(Einträge aus einer Sammlung)
-------
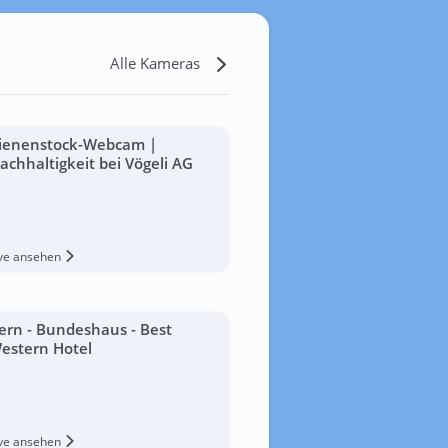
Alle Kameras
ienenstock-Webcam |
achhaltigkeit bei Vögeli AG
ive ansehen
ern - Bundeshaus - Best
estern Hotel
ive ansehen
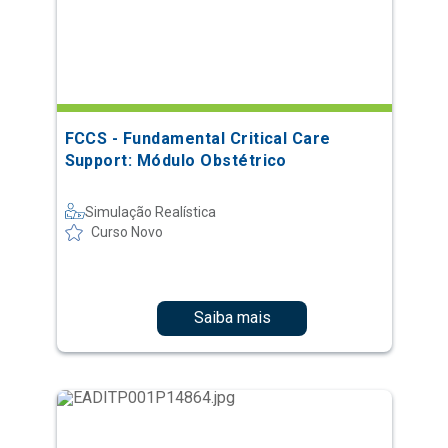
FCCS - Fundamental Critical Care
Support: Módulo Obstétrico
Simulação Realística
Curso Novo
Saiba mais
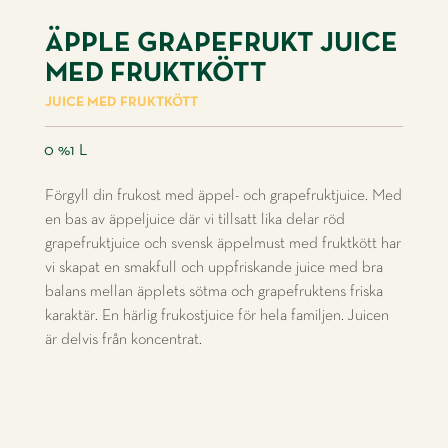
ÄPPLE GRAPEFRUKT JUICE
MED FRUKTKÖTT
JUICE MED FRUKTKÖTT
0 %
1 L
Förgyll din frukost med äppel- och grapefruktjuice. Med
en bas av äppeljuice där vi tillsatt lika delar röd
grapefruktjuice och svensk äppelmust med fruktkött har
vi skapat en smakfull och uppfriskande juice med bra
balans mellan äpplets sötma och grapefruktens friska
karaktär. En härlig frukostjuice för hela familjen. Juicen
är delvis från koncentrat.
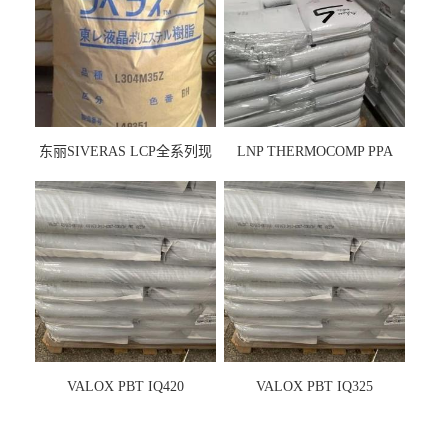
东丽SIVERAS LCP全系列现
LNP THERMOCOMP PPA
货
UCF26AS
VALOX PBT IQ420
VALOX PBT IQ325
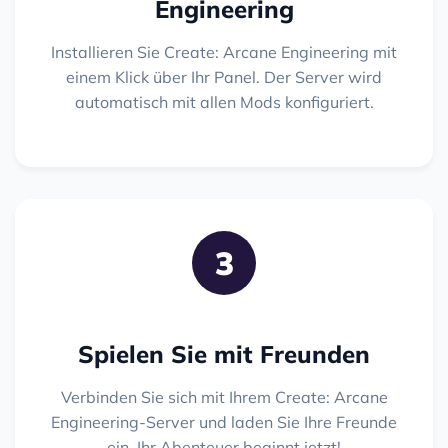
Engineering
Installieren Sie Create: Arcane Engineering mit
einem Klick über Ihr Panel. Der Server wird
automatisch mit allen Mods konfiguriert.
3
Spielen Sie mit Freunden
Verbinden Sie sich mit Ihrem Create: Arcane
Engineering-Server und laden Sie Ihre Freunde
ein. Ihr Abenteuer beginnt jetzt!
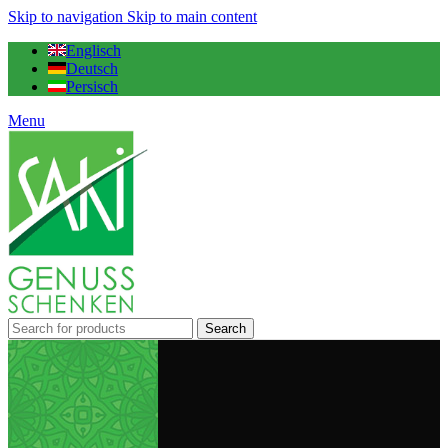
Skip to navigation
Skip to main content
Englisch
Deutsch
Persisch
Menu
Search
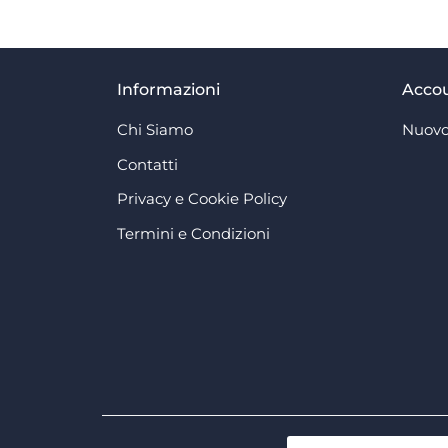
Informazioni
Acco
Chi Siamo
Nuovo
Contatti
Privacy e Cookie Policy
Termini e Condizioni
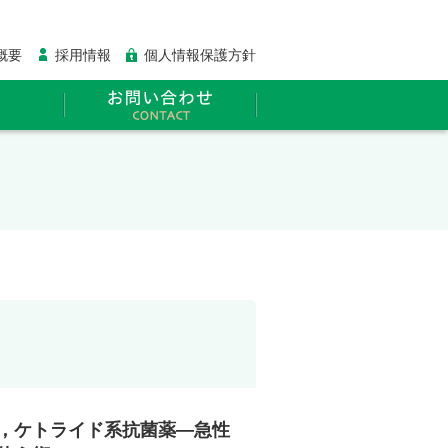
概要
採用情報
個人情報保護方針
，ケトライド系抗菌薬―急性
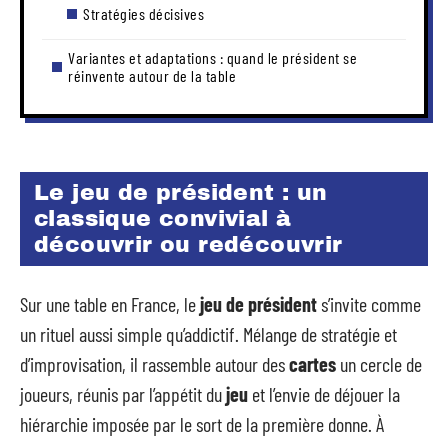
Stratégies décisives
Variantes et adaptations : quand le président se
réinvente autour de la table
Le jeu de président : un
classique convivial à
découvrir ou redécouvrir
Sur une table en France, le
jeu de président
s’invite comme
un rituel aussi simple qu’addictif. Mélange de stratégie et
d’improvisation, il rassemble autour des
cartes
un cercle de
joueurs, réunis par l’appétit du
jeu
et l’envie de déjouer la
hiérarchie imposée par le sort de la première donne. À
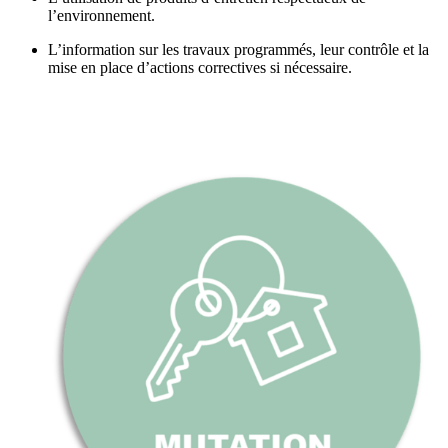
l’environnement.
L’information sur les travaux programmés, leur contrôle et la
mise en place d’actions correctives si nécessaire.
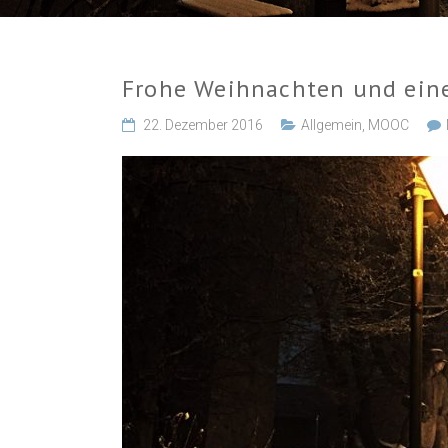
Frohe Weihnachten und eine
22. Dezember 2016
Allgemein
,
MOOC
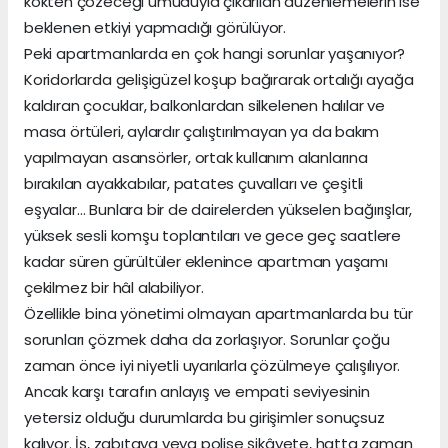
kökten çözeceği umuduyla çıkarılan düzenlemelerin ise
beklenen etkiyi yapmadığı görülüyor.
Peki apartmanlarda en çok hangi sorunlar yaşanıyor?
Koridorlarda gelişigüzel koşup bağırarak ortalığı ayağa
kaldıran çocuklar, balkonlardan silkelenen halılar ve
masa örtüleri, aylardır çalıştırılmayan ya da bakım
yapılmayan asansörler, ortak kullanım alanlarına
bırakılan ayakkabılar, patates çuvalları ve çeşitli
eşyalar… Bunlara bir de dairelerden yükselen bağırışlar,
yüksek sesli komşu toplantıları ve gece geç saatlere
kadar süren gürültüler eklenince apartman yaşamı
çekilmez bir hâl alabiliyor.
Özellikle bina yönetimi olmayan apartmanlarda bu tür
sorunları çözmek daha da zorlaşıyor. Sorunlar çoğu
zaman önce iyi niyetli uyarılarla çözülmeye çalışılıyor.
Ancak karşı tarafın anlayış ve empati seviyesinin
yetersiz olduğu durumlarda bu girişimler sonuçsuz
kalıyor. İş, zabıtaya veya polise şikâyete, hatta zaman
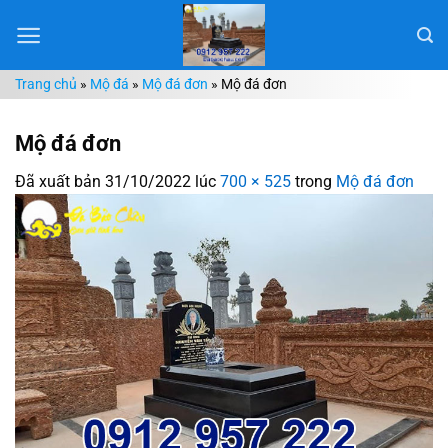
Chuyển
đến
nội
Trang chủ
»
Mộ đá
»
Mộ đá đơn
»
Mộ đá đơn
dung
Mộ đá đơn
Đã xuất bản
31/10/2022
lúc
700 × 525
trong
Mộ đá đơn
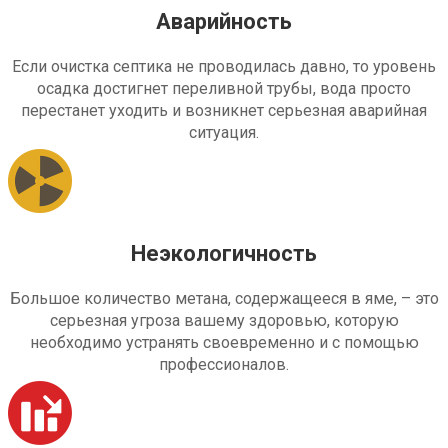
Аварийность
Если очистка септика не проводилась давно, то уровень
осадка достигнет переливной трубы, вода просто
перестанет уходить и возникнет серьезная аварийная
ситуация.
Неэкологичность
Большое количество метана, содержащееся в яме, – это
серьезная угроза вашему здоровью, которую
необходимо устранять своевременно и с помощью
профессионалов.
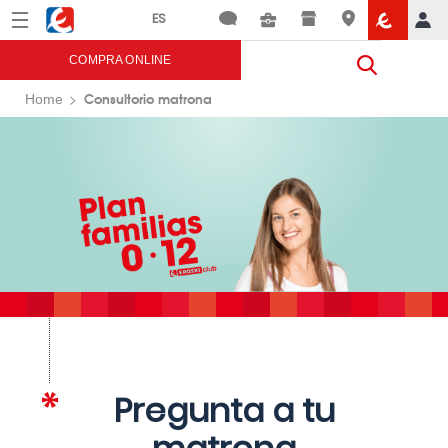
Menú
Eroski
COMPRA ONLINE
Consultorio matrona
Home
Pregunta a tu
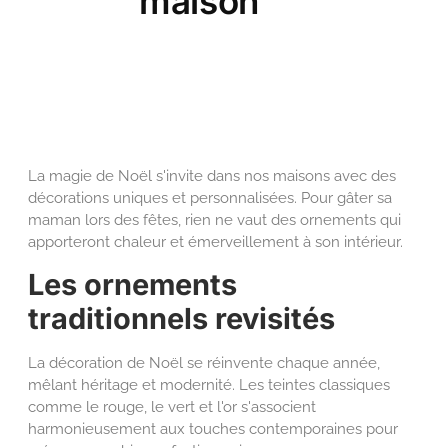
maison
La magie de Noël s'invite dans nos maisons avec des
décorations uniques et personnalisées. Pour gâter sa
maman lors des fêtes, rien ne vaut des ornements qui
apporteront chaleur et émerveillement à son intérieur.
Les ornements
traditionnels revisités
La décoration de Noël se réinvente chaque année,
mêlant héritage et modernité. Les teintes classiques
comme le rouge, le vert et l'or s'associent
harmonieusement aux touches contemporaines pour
-------
■ Arbeitsanweisung ■
Übertrage die Zeilen von derjenigen, die „Аварийность“ enthält, bis zur letzten Zeile oben in eine Markdown-Tabelle mit den Spalten „Nr.“ und „Zeile“, wobei beide Grenzzeilen dazugehören. Leere Zeilen und die Bilder bleiben dabei weg.

■ Ergebnis ■
| Nr. | Zeile |
|---|---|
| 1 | Аварийность |
| 2 | Если очистка септика не проводилась давно, то уровень |
| 3 | осадка достигнет переливной трубы, вода просто |
| 4 | перестанет уходить и возникнет серьезная аварийная |
| 5 | ситуация. |
| 6 | Неэкологичность |
| 7 | Большое количество метана, содержащееся в яме, – это |
| 8 | серьезная угроза вашему здоровью, которую |
| 9 | необходимо устранять своевременно и с помощью |
| 10 | профессионалов. |
| 11 | Menú |
| 12 | Eroski |
| 13 | COMPRA ONLINE |
| 14 | Consultorio matrona |
| 15 | Home |
| 16 | Pregunta a tu |
| 17 | maison |
| 18 | La magie de Noël s'invite dans nos maisons avec des |
| 19 | décorations uniques et personnalisées. Pour gâter sa |
| 20 | maman lors des fêtes, rien ne vaut des ornements qui |
| 21 | apporteront chaleur et émerveillement à son intérieur. |
| 22 | Les ornements |
| 23 | traditionnels revisités |
| 24 | La décoration de Noël se réinvente chaque année, |
| 25 | mêlant héritage et modernité. Les teintes classiques |
| 26 | comme le rouge, le vert et l'or s'associent |
| 27 | harmonieusement aux touches contemporaines pour |